Name: James Lewis Carter
Memorials: Find a Grave 1 2 3 Vietnam Wall Wall of Faces
Rank/Branch: Major/USAF
Unit: Company 311th Air Commando Squadron Da Nang Airbase South Vietnam
Date of Birth: 26 October 1928
Home of Record: Pasadena CA
Date of Loss: 3 February 1966
Country of Loss: South Vietnam
Loss Coordinates: 163000N 1064000E
Status in 1973: Missing in Action
Category: 4
Aircraft/Vehicle/Ground: C-123B “Provider” Serial No. 55-4537
Other Personnel In Incident: Wilbur Brown; Edward Parsley and Therman Waller (all missing)
REMARKS: NO RAD CNTCT-REK SITE UNCONF-J
SYNOPSIS: Though it had been declared obsolete in 1956, the Fairchild C-123 Provider, which was a converted WWII glider, became one of the mainstays of tactical airlift in the Vietnam War. In 1962 the Provider was fitted with special equipment to spray defoliants. Later, it was modified with a pair of J-85 jet engines that increased its payload carrying capability by nearly one-third. The first of these modified C-123s arrived at Tan Son Nhut on 25 April 1967, and this venerable old aircraft proved to be among the hardest working aircraft throughout Southeast Asia.
On 3 February 1966, then Major James L. Carter, pilot, Captain Wilbur R. Brown, co-pilot, Sgt. Edward M. Parsley loadmaster, and Sgt. Therman M. Waller, flight mechanic, comprised the crew of a C-123B Provider which was on a multi-legged combat airlift support mission over Quang Tri Province, South Vietnam. There was an unconfirmed report that four foreign nationals may also have been aboard this aircraft.
The Provider departed DaNang at 1320 hours and arrived at Khe San Special Forces Camp at approximately 1410 hours. It then departed Khe Sanh and flew to Dong Hai, then returned to Khe Sanh. The aircraft again departed Khe Sanh at 1655 hours and headed southeast of the base on a supply shuttle mission. During this portion of their flight, contact was lost with the aircraft and crew. An immediate communications search was conducted with negative results.
The area where the Provider was believed to have gone down was thoroughly searched by air, but no trace of the aircraft or its crew was found in the extremely dense mountainous jungle. During the search, 25 sorties were flown over a period of 74 hours and were finally suspended at 1400 hours on 10 February 1966. Because this area was known to be under the total control of the Viet Cong (VC), it was believed there was a good chance the crew had been captured.

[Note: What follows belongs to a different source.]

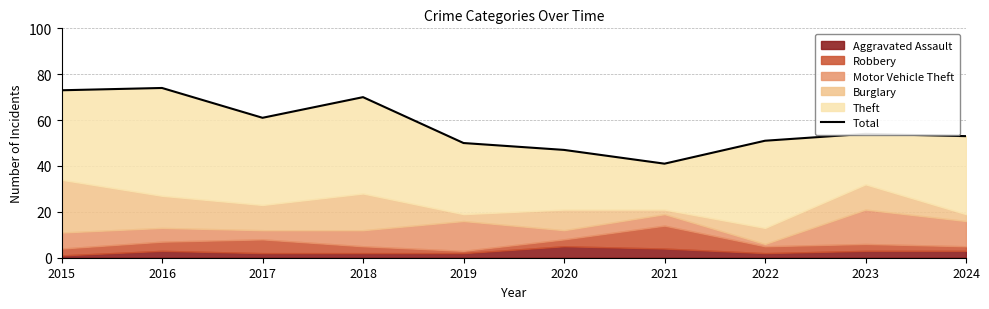

Reading left to right, extract all data points from this chart.

2015=73	2016=74	2017=61	2018=70	2019=50	2020=47	2021=41	2022=51	2023=54	2024=53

The location in which this aircraft disappeared was on the north side of a rugged mountain with a long, narrow jungle covered valley just to the north approximately 2 miles south of Highway 9 and 5 miles northeast of Khe Sanh. The extended search area was bordered by the DMZ 23 miles to the north and the Vietnamese/Lao border 21 miles to the west. In March 1966, wreckage thought to be that of the C-123B was located in this area and photographed from the air. However, after the photos were evaluated by US intelligence, that wreckage proved to be that of a missing helicopter and not the Provider.
In April 1969, a Communist rallier identified a number of photographs of missing Americans as men he believed to have been captured. Wilbur Brown’s photo was among those the rallier selected. After the war, CIA analysts questioned the allier’s identification of Captain Brown’s photo because no returned POWs reported having seen any of the Provider’s crew in any of the POW camps.
In 1999 local residents reported the wreckage of an aircraft that was eventually identified as a C-123. Four excavations were conducted between 2000 and 2003 and human remains were recovered. The remains were later identified to be those of Major Carter. He was interred in Arlington National Cemetery in an individual grave. The remains of the rest of the crew—Wilbur Brown, Edward Parsley, and Therman Waller, were also eventually identified. They are commemorated, along with Major Carter, on a group burial marker in Arlington National Cemetery. Also inscribed on the memorial is “four unknown foreign nationals”—the ARVN troops.
Since the end of the Vietnam War well over 21,000 reports of American prisoners, missing and otherwise unaccounted for have been received by our government. Many of these reports document LIVE America Prisoners of War remaining captive throughout Southeast Asia TODAY.
Pilots and aircrews in Vietnam were called upon to fly in many dangerous circumstances, and they were prepared to be wounded, killed or captured. It probably never occurred to them that they could be abandoned by the country they so proudly served.